OPINION — Editorial

Again, Lee's birthday

A nation must have a history

Never say that the media doesn't take the easy way out. In the old days, newspaper folks used to keep headlines in type to speed things up. ("Attack in Middle East" or "Guv signs bill") Just this fall, CBS Sports ran some B-roll footage during a Saints game in New Orleans--but fans of the team and the city noticed something oddly out of place. The footage, featuring the city's landmarks as the network came back from commercial break, showed a streetcar going through Lee Circle. And passing a statue of Robert E. Lee.

The statue had been taken down months before. It was old stock footage.

No word if the network's sports producers were drawn and quartered. For these days, showing, mentioning or maybe even thinking about Robert E. Lee is impolitic at best.

Even in Lee Circle in New Orleans--Lee Circle!--the statue of the man no longer stands.

Since last Jan. 19, it's been a difficult year for statues honoring the old general. Not only did they remove the Lee statue from Lee Park in Dallas, but renamed the park. Duke University removed a Lee statue from a chapel, and two weeks later, after the statue was safely cased away, the president of Duke formed a Commission on Memory and History. Better if it had been called a Commission on Irony.

The whitewashing of American history continues posthaste. From New Orleans to Vermont, not just monuments and school names but mascots are all being erased from the books. How Soviet. We can remember how those who fell out of favor with The Party were not only scrubbed from photographs but, through amateurish camera tricks, taken out of movies as well. It became an art of sorts, watching the Soviets flush things down the memory hole. The West could tell who was in favor, and who was most decidedly doubleplusungood, by watching films out of Moscow.

Monuments to Lee and others who served in the old, unlamented Confederacy remind us all that America has had a difficult and complicated past. On this, Gen. Lee's birthday, is it any less complicated? But there are some who prefer a more safe, simple, and simplistic historical record. And would not only get rid of the memories of the cads from the old Confederacy--Nathan Bedford Forrest is the worst but not only example--but also the honorable ones. And few people who knew him thought Robert E. Lee's honor was anything but marrow deep.

The old story goes that General Robert E. Lee was having difficulty finding food enough to feed the prisoners of war in his charge. As his officers discussed how to overcome the problem, one of them bitterly suggested that the Union Army had plenty of food, and perhaps they could send a letter over the lines to General Grant, asking him to send rations to feed his own soldiers. To which General Lee quietly replied: "These aren't General Grant's prisoners."

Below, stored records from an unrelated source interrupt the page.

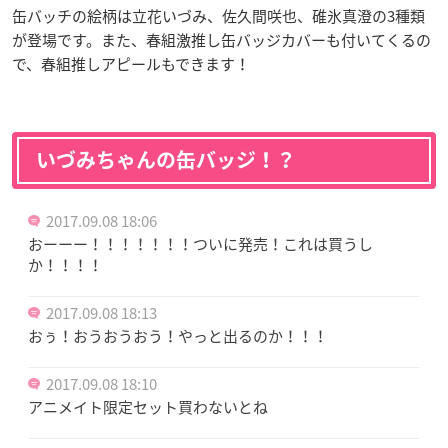
缶バッチの絵柄は立花いづみ、佐久間咲也、碓氷真澄の3種類
が登場です。また、春組激推し缶バッジカバーも付いてくるの
で、春組推しアピールもできます！
いづみちゃんの缶バッジ！？
2017.09.08 18:06
おーーー！！！！！！！ついに発売！これは買うし
か！！！！
2017.09.08 18:13
おぅ！おうおうおう！やっと出るのか！！！
2017.09.08 18:10
アニメイト限定セット買わないとね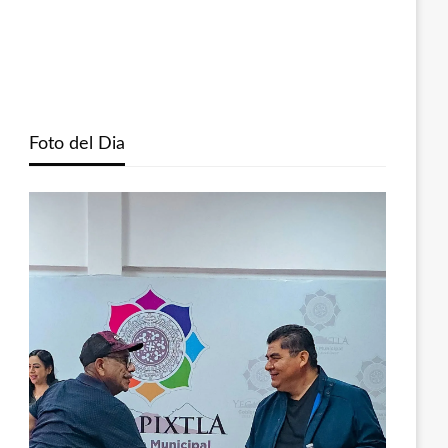
Foto del Dia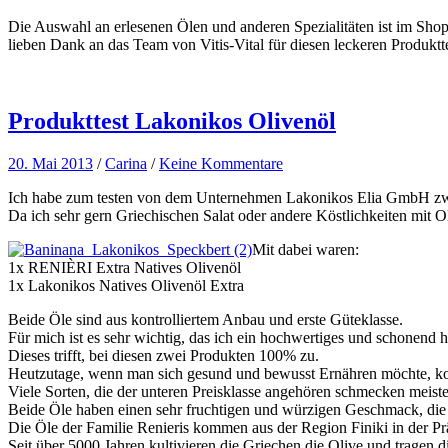
Die Auswahl an erlesenen Ölen und anderen Spezialitäten ist im Shop 
lieben Dank an das Team von Vitis-Vital für diesen leckeren Produktte
Produkttest Lakonikos Olivenöl
20. Mai 2013
/
Carina
/
Keine Kommentare
Ich habe zum testen von dem Unternehmen Lakonikos Elia GmbH zw
Da ich sehr gern Griechischen Salat oder andere Köstlichkeiten mit O
Mit dabei waren:
1x RENIÈRI Extra Natives Olivenöl
1x Lakonikos Natives Olivenöl Extra
Beide Öle sind aus kontrolliertem Anbau und erste Güteklasse.
Für mich ist es sehr wichtig, das ich ein hochwertiges und schonen
Dieses trifft, bei diesen zwei Produkten 100% zu.
Heutzutage, wenn man sich gesund und bewusst Ernähren möchte, ko
Viele Sorten, die der unteren Preisklasse angehören schmecken meist
Beide Öle haben einen sehr fruchtigen und würzigen Geschmack, di
Die Öle der Familie Renieris kommen aus der Region Finiki in der Pr
Seit über 5000 Jahren kultivieren die Griechen die Olive und tragen 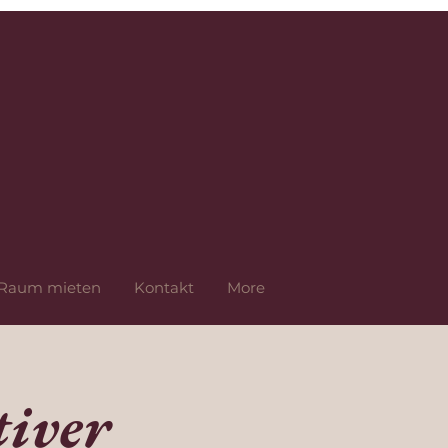
Raum mieten
Kontakt
More
iver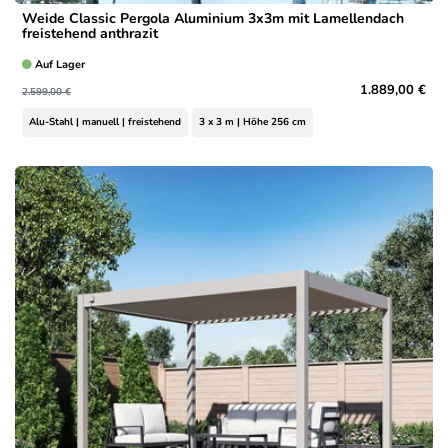
Weide Classic Pergola Aluminium 3x3m mit Lamellendach
freistehend anthrazit
Auf Lager
1.889,00 €
2.599,00 €
Alu-Stahl | manuell | freistehend
3 x 3 m | Höhe 256 cm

Today marks the birthday of one of the true gentlemen--and one of the superior generals--of this country's short history. Even the governments of several states still recognize his birthday, even if they'd recognize it deep into the summer, which was certainly not his birthday. Better that Lee, and our history, are hidden away. With all the respect due to those with a closed view of history, which is very little, allow us to remind them that the people who made history at the time had no idea what the right side of history would be. They could only be responsible for their honor. Or to quote a president named Lincoln in a letter he wrote to a group of clergy in Chicago:

"I am approached with the most opposite opinions and advice, and that by religious men, who are equally certain that they represent the Divine will. I am sure that either the one or the other class is mistaken in the belief, and perhaps in some respects both. I hope it will not be irreverent for me to say that if it is probable that God would reveal His will to others, on a point so connected with my duty, it might be supposed He would reveal it directly to me; for, unless I am more deceived in myself than I often am, it is my earnest desire to know the will of Providence in this matter. And if I can learn what it is I will do it! These are not, however, the days of miracles, and I suppose it will be granted that I am not to expect a direct revelation. I must study the plain physical facts of the case, ascertain what is possible and learn what appears to be wise and right. The subject is difficult, and good men do not agree."

When Robert E. Lee's nation came calling, his nation was Virginia. And he studied the plain physical facts of the case and put on the Confederate uniform. It's messy history, but aren't we repeating ourselves?

Whatever a body on Jan. 19, 2018, may think about the glorious, victorious, idiotic decision to fire on Fort Sumter, a nation can't erase its history, pliable though history may be. A nation without a history would be no more a nation than a human would be without a memory.

The uses of Lee's name and symbol and character have been varied. To the old folks at home, he might still be an icon to be remembered fondly, the centerpiece of all those Confederate Memorial Day observances, the storybook knight beyond approach, the marble man of the Southern mythology--less man than monument.

The cynics and scornful can't resist using Lee, either. As a foil. As the personification of all Southern sins and hypocrisies. The hero as an antihero. Call this history one of the plastic arts. We go to the past not as students but as scavengers, on the lookout for what we can find and finding just what we always expected. Even if we have to plant it there ourselves.

THE AMERICAN Civil War is often hailed as the first modern war. It saw the introduction of not only new technologies--automatic weapons, ironclad ships, submarines--but of new strategies that did away with old qualms. William Tecumseh Sherman's total war, an innovation in 1864, became the standard for the next century.

But if the American Civil War was the first modern war, it also ushered out the old formal wars fought by a certain code. Robert E. Lee's campaigns of mobility and surprise against forces superior to his own in every material respect may have been the last in a long line.

The most celebrated and analyzed battle of the war still remains Gettysburg, a loss for Robert E. Lee and his army. Not just two armies met there, but the past and future of war. Pickett's charge meets massed artillery. And there was never any doubt who'd win in that match-up.

But even before the battle was begun, before his army would limp back to defeat, before the Lost Cause was lost, Robert E. Lee--already a man of the past--issued an order on entering enemy territory. His troops would act like his troops:

"The commanding general considers that no greater disgrace could befall the army, and through it our whole people, than the perpetration of the barbarous outrages upon the unarmed, and defenceless and the wanton destruction of private property that have marked the course of the enemy in our own country . . . It must be remembered that we make war only upon armed men, and that we cannot take vengeance for the wrongs our people have suffered without lowering ourselves in the eyes of all whose abhorrence has been excited by the atrocities of our enemies, and offending against Him to whom vengeance belongeth, without whose favor and support our efforts must all prove in vain."

Some ask why not forget R.E. Lee, and make our history easier to read, digest and/or manage. Our answer: Robert Lee's victories might have been the stuff of legend, but his honor was even more legendary. It'd be a shame if this country, in its haste to whitewash its history, let itself forget that.